Büüsker: Wir sehen jetzt im Moment drei Männer aus Nordrhein-Westfalen, die sich für den CDU-Vorsitz bewerben, das ist jetzt nicht unbedingt Diversität, die da im Angebot ist. Entspricht ein solches Bild noch dem Anspruch als Volkspartei?
Koß: Tja, das ist eine sehr gute Frage. Es gibt ja noch die virtuelle Frau, wie ich auch gerade eben erst in Ihrem Beitrag gelernt habe, aber auch die wird natürlich dem Strauß an Möglichkeiten keine wahnsinnig große Blüte mehr hinzufügen. Deswegen, na ja, aus der Perspektive könnte man eben auch sagen, warum denn eigentlich zwei, wenn die eigentlich sich einander sehr ähnlich sind. Nur im Alter gibt es jetzt eine gewisse Varianz bei Laschet/Spahn, aber das könnte eher mehr Probleme schaffen als lösen.
Wenn eine Volkspartei einen Chef hat oder eine Chefin hat, ist das natürlich niemals diversitätsabbildend, da käme es dann aufs Team an. Ich denke, dass die Kandidaten das auf dem Schirm haben, dass sie da dann ihr Team entsprechend aufstellen müssten, aber was dann natürlich auch wieder – wenn ich den Satz noch sagen darf –, was es dann natürlich auch wieder erschwert, unterlegene Kandidaten direkt zu versöhnen, weil dann hat man eben gleich den dritten NRW-Mann wieder mit im Boot. Es ist wirklich ein Dilemma, vor dem die Union da steht.
"Es gibt ja noch zwei weitere Kandidaten"
Büüsker: Braucht eine konservative Partei denn überhaupt Diversität?

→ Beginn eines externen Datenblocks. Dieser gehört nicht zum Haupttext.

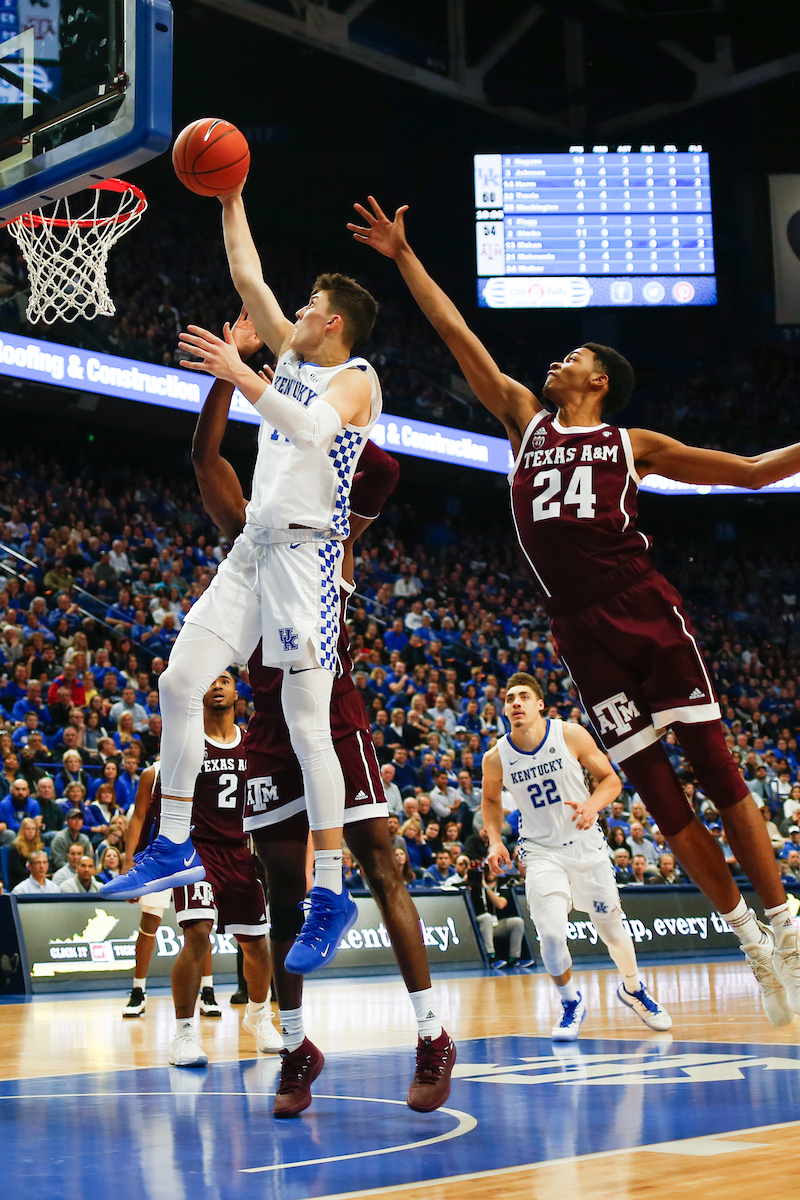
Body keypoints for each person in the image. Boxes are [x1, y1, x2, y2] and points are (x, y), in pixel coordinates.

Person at [351, 195, 800, 1027]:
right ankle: (748, 939)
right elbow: (460, 338)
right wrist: (404, 257)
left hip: (644, 611)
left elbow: (751, 472)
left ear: (597, 381)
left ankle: (788, 928)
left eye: (570, 357)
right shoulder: (525, 423)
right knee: (665, 805)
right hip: (580, 633)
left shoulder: (633, 444)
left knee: (720, 776)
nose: (554, 363)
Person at [184, 333, 455, 1114]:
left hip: (331, 711)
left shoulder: (330, 536)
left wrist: (303, 402)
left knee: (381, 863)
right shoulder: (250, 537)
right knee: (280, 890)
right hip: (269, 722)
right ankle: (297, 1046)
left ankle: (433, 1033)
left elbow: (381, 467)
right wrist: (226, 380)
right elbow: (206, 462)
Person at [111, 240, 383, 983]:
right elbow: (246, 275)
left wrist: (238, 374)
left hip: (308, 563)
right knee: (177, 682)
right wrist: (229, 195)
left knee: (305, 728)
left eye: (305, 309)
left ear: (330, 323)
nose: (291, 313)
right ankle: (172, 842)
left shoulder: (357, 378)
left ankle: (330, 893)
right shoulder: (294, 359)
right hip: (254, 551)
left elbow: (316, 431)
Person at [482, 673, 671, 1041]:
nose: (515, 703)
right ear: (504, 710)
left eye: (523, 696)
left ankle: (633, 990)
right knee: (551, 934)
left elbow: (611, 780)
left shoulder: (569, 734)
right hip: (540, 852)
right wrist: (494, 841)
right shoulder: (496, 757)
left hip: (586, 846)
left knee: (613, 931)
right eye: (509, 699)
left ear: (540, 705)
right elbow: (489, 800)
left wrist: (591, 806)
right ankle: (571, 1002)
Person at [120, 762, 219, 1020]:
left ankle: (207, 990)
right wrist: (130, 860)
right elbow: (139, 817)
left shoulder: (203, 766)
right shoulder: (152, 773)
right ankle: (138, 991)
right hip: (159, 856)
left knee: (201, 924)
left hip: (193, 856)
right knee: (149, 923)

Koß: Das ist eine gute Frage. Sicherlich nicht in dem formalen Maße, wie das jetzt sich als sehr progressiv verstehende Partei wie die Grünen braucht. Die könnten von ihrer Doppelspitze, denke ich, nur im Fall einer ganz charismatischen Frau Abstand nehmen, die könnte es möglicherweise – reine Spekulation jetzt –, die könnte es möglicherweise allein machen.
In der Union ist eigentlich der klassische Wunsch immer erst mal, dass man jemanden vorne dran hat, der den Laden, das heißt bei der Union das Kanzleramt, dann auch führt. Deswegen steht Diversität dann doch an zweiter, dritter, vierter Stelle.
Büüsker: Rechnen Sie eigentlich damit, dass noch jemand seinen Hut in den Ring werfen wird?
Koß: Es gibt ja noch zwei weitere Kandidaten, deren Kandidaturen vorliegen, aber nach wie vor nicht genannt werden. Ich bin sehr gespannt, muss ich sagen, ob da jetzt noch jemand aus dem Busch kommt, ich denke, jedenfalls niemand mit echten Chancen. Das würde in der Partei einfach, so wie es bei Röttgen ja zum Teil schon ist, als Affront und Selbststilisierung empfunden werden, aber nicht als ernsthafter Versuch, die Union aus der Krise, die ja nun auch von Unionspolitikern als solche anerkannt wird, herauszuführen.
Äußerungen unserer Gesprächspartner geben deren eigene Auffassungen wieder. Der Deutschlandfunk macht sich Äußerungen seiner Gesprächspartner in Interviews und Diskussionen nicht zu eigen.